Il ne s’agit évidemment que d’une schématisation rudimentaire des différentes positions adoptées sur la fragmentation du droit international : des considérations téléologiques et axiologiques permettent de justifier la primauté conférée à  un acteur du système plutôt qu’à  un autre – comme l’implique, d’ailleurs tout jugement sur la légitimité des acteurs et organes –, ou encore intervenir dans la résolution des conflits normatifs – l’interprétation en droit faisant nécessairement intervenir des justifications de second ordre[35].
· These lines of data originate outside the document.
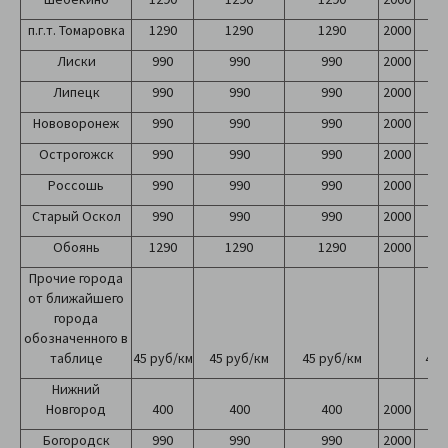
п.г.т. Томаровка
1290
1290
1290
2000
2
Лиски
990
990
990
2000
2
Липецк
990
990
990
2000
2
Нововоронеж
990
990
990
2000
2
Острогожск
990
990
990
2000
2
Россошь
990
990
990
2000
2
Старый Оскол
990
990
990
2000
2
Обоянь
1290
1290
1290
2000
2
Прочие города
от ближайшего
города
обозначенного в
таблице
45 руб/км
45 руб/км
45 руб/км
45 
Нижний
Новгород
400
400
400
2000
2
Богородск
990
990
990
2000
2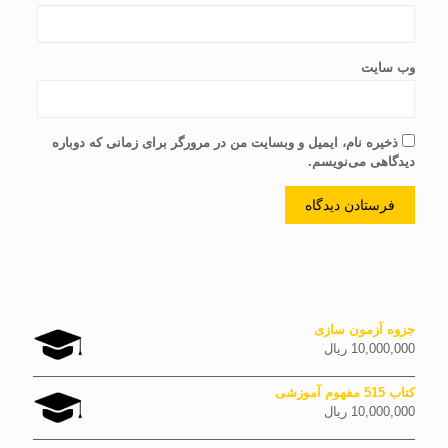
وب‌ سایت
ذخیره نام، ایمیل و وبسایت من در مرورگر برای زمانی که دوباره
دیدگاهی می‌نویسم.
جزوه آزمون سازی
10,000,000
ریال
کتاب 515 مفهوم آموزشی
10,000,000
ریال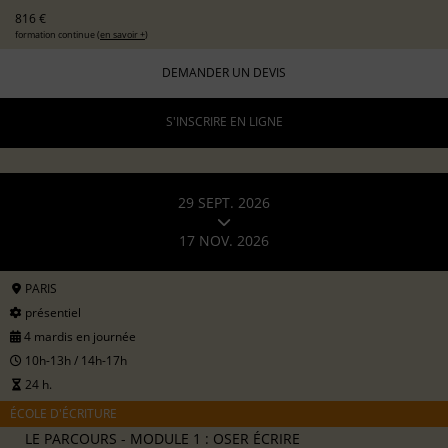
816 €
formation continue (
en savoir +
)
DEMANDER UN DEVIS
S'INSCRIRE EN LIGNE
29 SEPT. 2026
17 NOV. 2026
PARIS
présentiel
4 mardis en journée
10h-13h / 14h-17h
24 h.
ÉCOLE D'ÉCRITURE
LE PARCOURS - MODULE 1 : OSER ÉCRIRE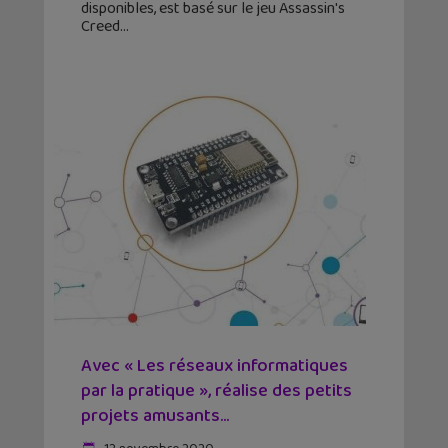
disponibles, est basé sur le jeu Assassin's
Creed
Avec « Les réseaux informatiques
par la pratique », réalise des petits
projets amusants...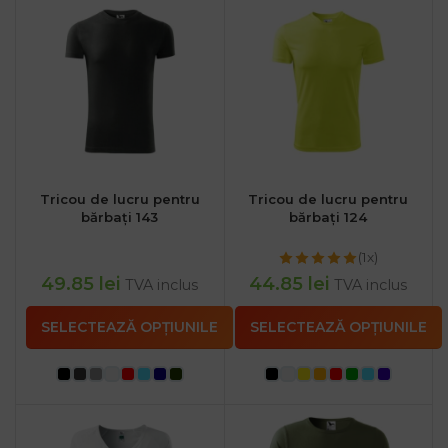
Tricou de lucru pentru
Tricou de lucru pentru
bărbați 143
bărbați 124
(1x)
49.85
lei
44.85
lei
TVA inclus
TVA inclus
SELECTEAZĂ OPȚIUNILE
SELECTEAZĂ OPȚIUNILE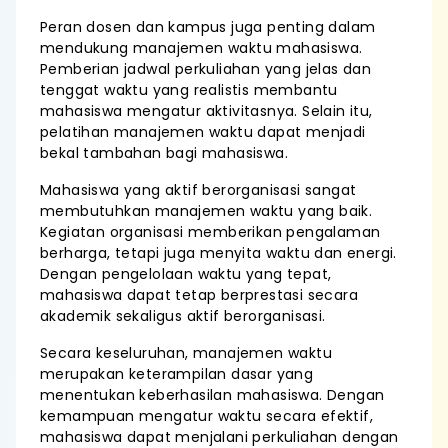
Peran dosen dan kampus juga penting dalam
mendukung manajemen waktu mahasiswa.
Pemberian jadwal perkuliahan yang jelas dan
tenggat waktu yang realistis membantu
mahasiswa mengatur aktivitasnya. Selain itu,
pelatihan manajemen waktu dapat menjadi
bekal tambahan bagi mahasiswa.
Mahasiswa yang aktif berorganisasi sangat
membutuhkan manajemen waktu yang baik.
Kegiatan organisasi memberikan pengalaman
berharga, tetapi juga menyita waktu dan energi.
Dengan pengelolaan waktu yang tepat,
mahasiswa dapat tetap berprestasi secara
akademik sekaligus aktif berorganisasi.
Secara keseluruhan, manajemen waktu
merupakan keterampilan dasar yang
menentukan keberhasilan mahasiswa. Dengan
kemampuan mengatur waktu secara efektif,
mahasiswa dapat menjalani perkuliahan dengan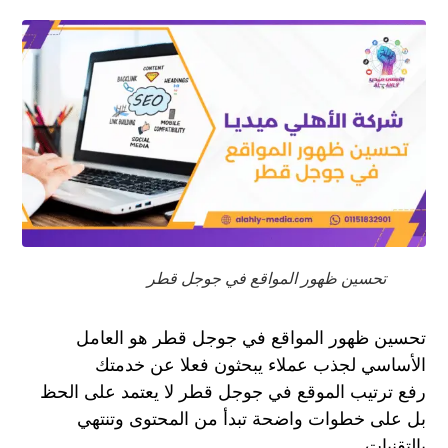
تحسين ظهور المواقع في جوجل قطر
تحسين ظهور المواقع في جوجل قطر هو العامل
الأساسي لجذب عملاء يبحثون فعلا عن خدمتك
رفع ترتيب الموقع في جوجل قطر لا يعتمد على الحظ
بل على خطوات واضحة تبدأ من المحتوى وتنتهي
بالتقنيات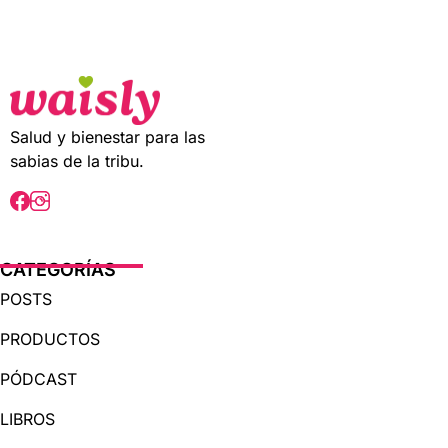
t
o
f
5
Salud y bienestar para las
sabias de la tribu.
CATEGORÍAS
POSTS
PRODUCTOS
PÓDCAST
LIBROS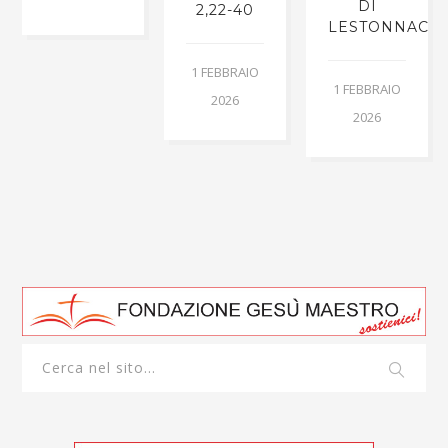
DI
2,22-40
LESTONNAC
1 FEBBRAIO
1 FEBBRAIO
2026
2026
Ces considérations axiologiques ou téléologiques ne sont pourtant pas expliquées, mais posées, sans qu’une analyse de la justification proposée par les acteurs ne vienne étayer les jugements sur la nécessité de disposer de ces outils pour retrouver la cohérence et l’unité de l’ordre juridique international[36]. De manière générale, ces présentations présupposent l’existence de conflits normatifs et institutionnels sans néanmoins analyser les conditions nécessaires à  leur identification[37]. La théorie stratégique de l’argumentation en droit propose, ici, de renverser cette position. Elle suppose tout d’abord de considérer l’hypothèse d’un conflit normatif, puis de le distinguer des conflits institutionnels :

1) Contradictions, contrariétés normatives, et interprétation des énoncés juridiques : L’existence d’un conflit normatif entre deux règles de droit suppose en effet que chacune des règles soient interprétées d’une telle manière qu’elles apparaissent contradictoires. Cette opération est donc, en tout premier lieu, le fait des acteurs du système de référence qui, pour constater une telle antinomie, doivent justifier l’interprétation strictement contraire de chacune des règles[38]. Ce constat d’antinomie peut être finaliste dans la mesure où l’acteur justifie ainsi l’existence d’une contradiction et, ainsi, la mise en œuvre d’une règle de résolution des conflits de normes[39]. Cette entreprise de justification est donc déterminée par la nécessité de faire prévaloir une règle sur l’autre, elle-même justifiée par une interprétation de la seconde règle.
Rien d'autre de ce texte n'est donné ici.